::: Information shown
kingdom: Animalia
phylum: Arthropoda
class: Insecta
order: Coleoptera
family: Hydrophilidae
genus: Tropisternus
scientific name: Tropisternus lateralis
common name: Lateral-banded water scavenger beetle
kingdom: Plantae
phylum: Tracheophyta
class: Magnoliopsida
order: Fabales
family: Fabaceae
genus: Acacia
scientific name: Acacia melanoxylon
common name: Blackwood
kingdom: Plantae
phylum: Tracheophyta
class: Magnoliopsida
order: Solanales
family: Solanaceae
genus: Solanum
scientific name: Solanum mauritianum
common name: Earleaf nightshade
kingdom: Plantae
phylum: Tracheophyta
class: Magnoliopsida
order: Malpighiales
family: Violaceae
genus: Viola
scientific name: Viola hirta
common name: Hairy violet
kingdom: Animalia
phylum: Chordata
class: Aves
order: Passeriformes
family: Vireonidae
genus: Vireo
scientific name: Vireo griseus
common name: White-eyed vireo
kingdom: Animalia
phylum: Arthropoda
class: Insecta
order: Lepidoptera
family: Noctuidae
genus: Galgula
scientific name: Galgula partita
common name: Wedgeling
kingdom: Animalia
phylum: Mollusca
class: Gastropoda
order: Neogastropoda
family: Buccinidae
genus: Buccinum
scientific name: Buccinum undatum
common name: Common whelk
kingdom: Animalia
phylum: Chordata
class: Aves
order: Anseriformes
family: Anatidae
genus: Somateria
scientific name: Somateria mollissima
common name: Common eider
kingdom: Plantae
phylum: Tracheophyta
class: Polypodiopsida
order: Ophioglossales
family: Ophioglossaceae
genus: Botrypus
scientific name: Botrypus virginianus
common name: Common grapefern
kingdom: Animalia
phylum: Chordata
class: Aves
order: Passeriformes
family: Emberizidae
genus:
::::::
What to work on
Update all the data above so that every "scientific name" becomes "binomial name", leaving everything else the same.

Exercise result
kingdom: Animalia
phylum: Arthropoda
class: Insecta
order: Coleoptera
family: Hydrophilidae
genus: Tropisternus
binomial name: Tropisternus lateralis
common name: Lateral-banded water scavenger beetle
kingdom: Plantae
phylum: Tracheophyta
class: Magnoliopsida
order: Fabales
family: Fabaceae
genus: Acacia
binomial name: Acacia melanoxylon
common name: Blackwood
kingdom: Plantae
phylum: Tracheophyta
class: Magnoliopsida
order: Solanales
family: Solanaceae
genus: Solanum
binomial name: Solanum mauritianum
common name: Earleaf nightshade
kingdom: Plantae
phylum: Tracheophyta
class: Magnoliopsida
order: Malpighiales
family: Violaceae
genus: Viola
binomial name: Viola hirta
common name: Hairy violet
kingdom: Animalia
phylum: Chordata
class: Aves
order: Passeriformes
family: Vireonidae
genus: Vireo
binomial name: Vireo griseus
common name: White-eyed vireo
kingdom: Animalia
phylum: Arthropoda
class: Insecta
order: Lepidoptera
family: Noctuidae
genus: Galgula
binomial name: Galgula partita
common name: Wedgeling
kingdom: Animalia
phylum: Mollusca
class: Gastropoda
order: Neogastropoda
family: Buccinidae
genus: Buccinum
binomial name: Buccinum undatum
common name: Common whelk
kingdom: Animalia
phylum: Chordata
class: Aves
order: Anseriformes
family: Anatidae
genus: Somateria
binomial name: Somateria mollissima
common name: Common eider
kingdom: Plantae
phylum: Tracheophyta
class: Polypodiopsida
order: Ophioglossales
family: Ophioglossaceae
genus: Botrypus
binomial name: Botrypus virginianus
common name: Common grapefern
kingdom: Animalia
phylum: Chordata
class: Aves
order: Passeriformes
family: Emberizidae
genus:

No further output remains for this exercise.